WASHINGTON — A coalition of patient advocacy and medical groups — led by the American Cancer Society’s advocacy arm and joined by the American Medical Association — launched an advertising campaign Thursday to drum up opposition to a proposed change to Medicare they say will “put patients’ lives at risk.”
“When you limit drug therapies, you threaten lives,” reads the headline of the advertisement. It goes on to say the policy “could interfere with what doctors think is the best course of treatment for their patients and if finalized, could delay patients’ access to lifesaving innovative therapies.”
The ads will run in major national newspapers including the New York Times and the Washington Post, beginning Thursday, according to an email laying out the campaign for supporters obtained by STAT. Allison Miller, director of media advocacy at the ACS-CAN, said the campaign is “a six-figure ad buy” but declined to share the specific cost. In addition to ACS-CAN and AMA, the American Heart Association, Susan G. Komen for the Cure, the American Society of Clinical Oncology, and roughly four dozen other groups joined the campaign.
The policies at the center of the groups’ concerns would allow private Medicare prescription drug plans to further restrict what drugs patients can use through methods like prior authorization or step therapy.
The Trump administration has heralded the changes, which have not yet been finalized, as an important part of its ongoing efforts to lower drug prices.
The patient groups’ opposition gets at a fundamental challenge the administration must face in lowering drug prices. Currently, one of the ways insurance plans keep prices low for their members is by threatening not to cover drugs unless the manufacturer gives them a low enough price. Administration officials have praised these tactics and said that the government wants to encourage their use. But these tools also might make it more difficult for patients to get the drug their doctor thinks they need.
In particular, ACS-CAN and the other patient advocacy groups are concerned about changes to Medicare’s “protected classes,” which include drugs that treat AIDS, cancer, some mental illnesses, and seizure disorders like epilepsy. They also include drugs for patients who received transplants.
Under current rules, Medicare Part D plans must cover nearly every drug for these conditions, with some exceptions. That’s different than the rules for other diseases, where Medicare plans only need to cover two drugs per condition.
But even within these protected classes, Medicare plans are allowed to use certain tools to negotiate prices down with drug companies, according to an HHS manual. Those include prior authorization — where a drug is only covered if the doctor submits a special request — and step therapy — where a more expensive drug is only covered if a patient first tries a different cheaper drug but it doesn’t work.
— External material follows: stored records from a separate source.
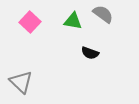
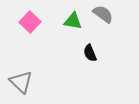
black semicircle: rotated 48 degrees clockwise
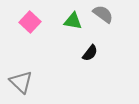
black semicircle: rotated 120 degrees counterclockwise
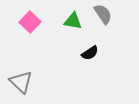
gray semicircle: rotated 20 degrees clockwise
black semicircle: rotated 18 degrees clockwise
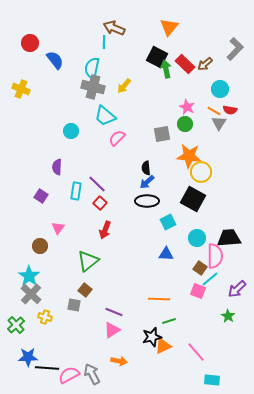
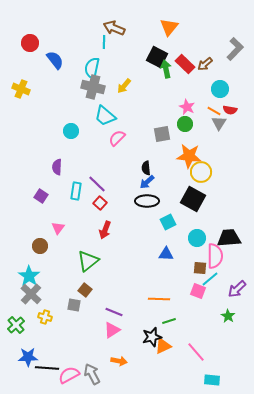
brown square at (200, 268): rotated 32 degrees counterclockwise
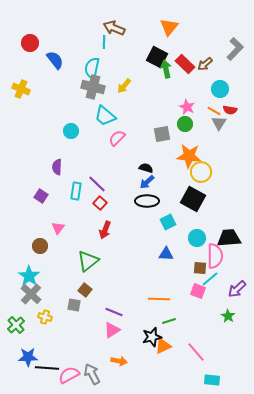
black semicircle at (146, 168): rotated 112 degrees clockwise
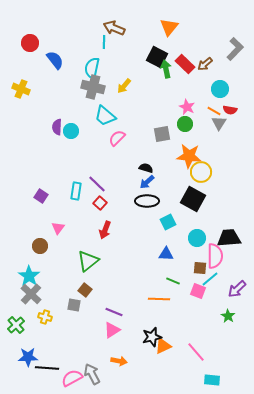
purple semicircle at (57, 167): moved 40 px up
green line at (169, 321): moved 4 px right, 40 px up; rotated 40 degrees clockwise
pink semicircle at (69, 375): moved 3 px right, 3 px down
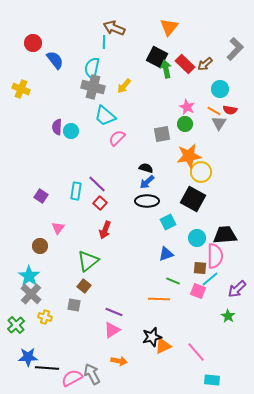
red circle at (30, 43): moved 3 px right
orange star at (189, 156): rotated 15 degrees counterclockwise
black trapezoid at (229, 238): moved 4 px left, 3 px up
blue triangle at (166, 254): rotated 21 degrees counterclockwise
brown square at (85, 290): moved 1 px left, 4 px up
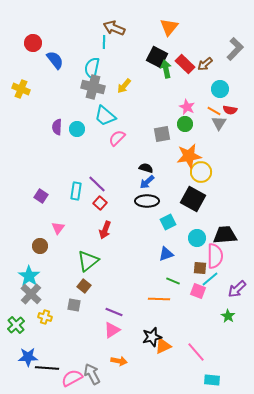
cyan circle at (71, 131): moved 6 px right, 2 px up
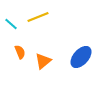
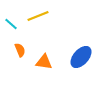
yellow line: moved 1 px up
orange semicircle: moved 2 px up
orange triangle: moved 1 px right, 1 px down; rotated 48 degrees clockwise
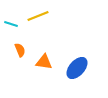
cyan line: rotated 24 degrees counterclockwise
blue ellipse: moved 4 px left, 11 px down
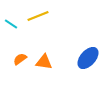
cyan line: rotated 16 degrees clockwise
orange semicircle: moved 9 px down; rotated 104 degrees counterclockwise
blue ellipse: moved 11 px right, 10 px up
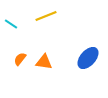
yellow line: moved 8 px right
orange semicircle: rotated 16 degrees counterclockwise
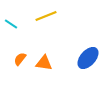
orange triangle: moved 1 px down
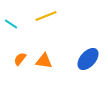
blue ellipse: moved 1 px down
orange triangle: moved 2 px up
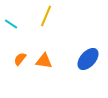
yellow line: rotated 45 degrees counterclockwise
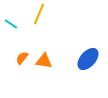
yellow line: moved 7 px left, 2 px up
orange semicircle: moved 2 px right, 1 px up
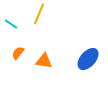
orange semicircle: moved 4 px left, 5 px up
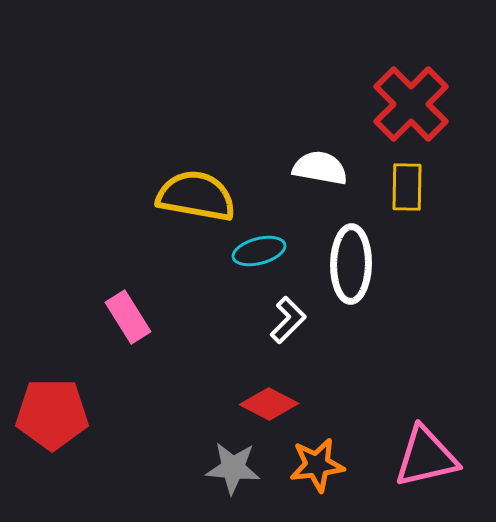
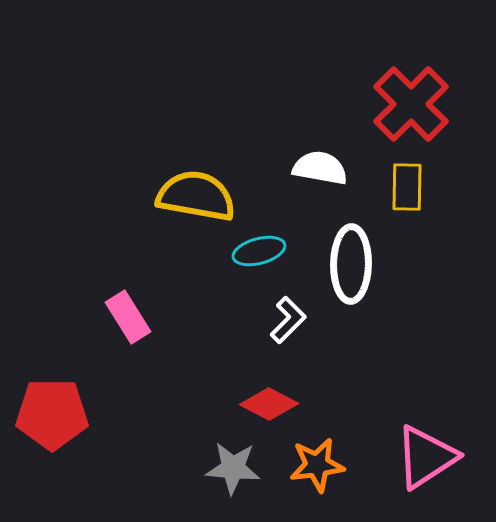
pink triangle: rotated 20 degrees counterclockwise
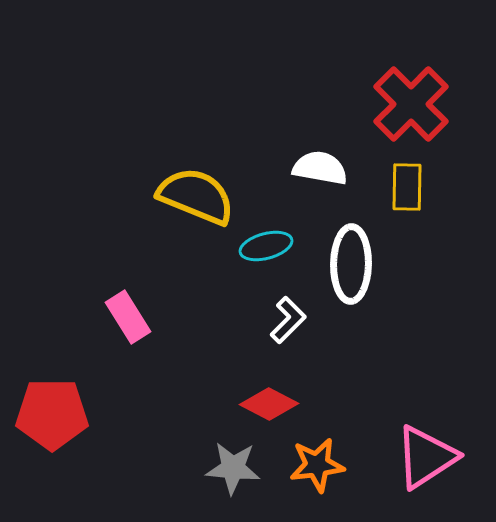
yellow semicircle: rotated 12 degrees clockwise
cyan ellipse: moved 7 px right, 5 px up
Plans can only use those tools if a patient is not currently taking the drug. If a patient is already undergoing cancer treatment with a certain medicine, their Medicare provider can’t require prior authorization in the middle of the treatment.
In November, the Centers for Medicare and Medicaid Services put forward changes that would allow Medicare plans to use these tools for patients who are currently being treated. The changes would also apply to HIV drugs. Public comments are due on the proposed rule next Friday.
Some groups came out in vocal opposition to these provisions of the rule when it was first announced.
In a press release issued the day the proposed rule came out, The AIDS Institute said that the policy “will jeopardize our Nation’s efforts to provide treatment to Medicare beneficiaries living with HIV.”
Carl Schmid, the organization’s deputy executive director, explained that it’s dangerous to require prior authorization because that may make it harder for a patient to get their drugs quickly. And step therapy can be harmful because it might force patients to take drugs that aren’t appropriate for their specific type of HIV.
Schmid said he has met with health secretary Alex Azar and expressed his concerns with the proposal. His group also signed onto the ad campaign.
In December, Azar acknowledged some of these critiques.
“If … prior authorization requirements are getting in the way of take-up or adherence to HIV treatment, that would be of great concern to us,” Azar said on Dec. 11.
That same day, Azar announced that Schmid would co-chair the Presidential Advisory Council on HIV/AIDS. Schmid said that “it’s possible” the council could consider the issue, but the first meeting isn’t until March and he doesn’t know what is on the agenda yet.
The policy change doesn’t mandate that Medicare plans actually use prior authorization and step therapy for these types of medicines — it simply allows them to. And Sean Dickson, who studies drug pricing at the Pew Charitable Trusts, said other parts of the November proposal indicate that the Trump administration isn’t focusing on restricting access to HIV drugs.
The policy proposal says that the change would have a “meaningful impact” on drugs for some mental illnesses and seizure disorders, but that Medicare plans would have limited ability to use the tools for the other three classes, including for drugs for cancer and HIV.
“[It] does not appear that CMS anticipates this policy will be applied to anti-retrovirals, and … there are a number of beneficiary protections within the existing Medicare program and the proposal as written that would limit significant” use of these tools for HIV drugs, Dickson said.
Nicholas Florko contributed reporting.